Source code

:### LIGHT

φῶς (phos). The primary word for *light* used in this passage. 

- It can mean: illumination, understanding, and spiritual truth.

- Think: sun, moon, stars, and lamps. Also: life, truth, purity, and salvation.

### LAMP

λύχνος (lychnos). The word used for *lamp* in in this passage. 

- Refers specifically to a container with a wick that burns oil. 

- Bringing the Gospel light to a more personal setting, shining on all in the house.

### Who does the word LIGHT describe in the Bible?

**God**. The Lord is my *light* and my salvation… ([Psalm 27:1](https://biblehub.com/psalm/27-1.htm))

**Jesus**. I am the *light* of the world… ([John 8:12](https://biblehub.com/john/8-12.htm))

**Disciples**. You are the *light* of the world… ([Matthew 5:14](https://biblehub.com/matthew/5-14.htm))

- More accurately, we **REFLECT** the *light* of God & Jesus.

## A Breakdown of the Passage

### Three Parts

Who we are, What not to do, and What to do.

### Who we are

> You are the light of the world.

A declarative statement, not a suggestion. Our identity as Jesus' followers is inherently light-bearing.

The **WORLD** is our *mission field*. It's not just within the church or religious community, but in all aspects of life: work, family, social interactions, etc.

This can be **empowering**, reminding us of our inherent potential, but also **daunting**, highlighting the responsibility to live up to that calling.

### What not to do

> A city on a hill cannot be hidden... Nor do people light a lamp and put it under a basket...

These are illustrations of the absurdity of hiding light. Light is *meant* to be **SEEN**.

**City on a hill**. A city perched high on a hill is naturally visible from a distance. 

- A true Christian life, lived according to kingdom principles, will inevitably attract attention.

■ **About this exercise**:
Reproduce all of the lines above word for word, keeping every symbol, space, and line break unchanged.

■ **Solved exercise**:
Source code

:### LIGHT

φῶς (phos). The primary word for *light* used in this passage. 

- It can mean: illumination, understanding, and spiritual truth.

- Think: sun, moon, stars, and lamps. Also: life, truth, purity, and salvation.

### LAMP

λύχνος (lychnos). The word used for *lamp* in in this passage. 

- Refers specifically to a container with a wick that burns oil. 

- Bringing the Gospel light to a more personal setting, shining on all in the house.

### Who does the word LIGHT describe in the Bible?

**God**. The Lord is my *light* and my salvation… ([Psalm 27:1](https://biblehub.com/psalm/27-1.htm))

**Jesus**. I am the *light* of the world… ([John 8:12](https://biblehub.com/john/8-12.htm))

**Disciples**. You are the *light* of the world… ([Matthew 5:14](https://biblehub.com/matthew/5-14.htm))

- More accurately, we **REFLECT** the *light* of God & Jesus.

## A Breakdown of the Passage

### Three Parts

Who we are, What not to do, and What to do.

### Who we are

> You are the light of the world.

A declarative statement, not a suggestion. Our identity as Jesus' followers is inherently light-bearing.

The **WORLD** is our *mission field*. It's not just within the church or religious community, but in all aspects of life: work, family, social interactions, etc.

This can be **empowering**, reminding us of our inherent potential, but also **daunting**, highlighting the responsibility to live up to that calling.

### What not to do

> A city on a hill cannot be hidden... Nor do people light a lamp and put it under a basket...

These are illustrations of the absurdity of hiding light. Light is *meant* to be **SEEN**.

**City on a hill**. A city perched high on a hill is naturally visible from a distance. 

- A true Christian life, lived according to kingdom principles, will inevitably attract attention.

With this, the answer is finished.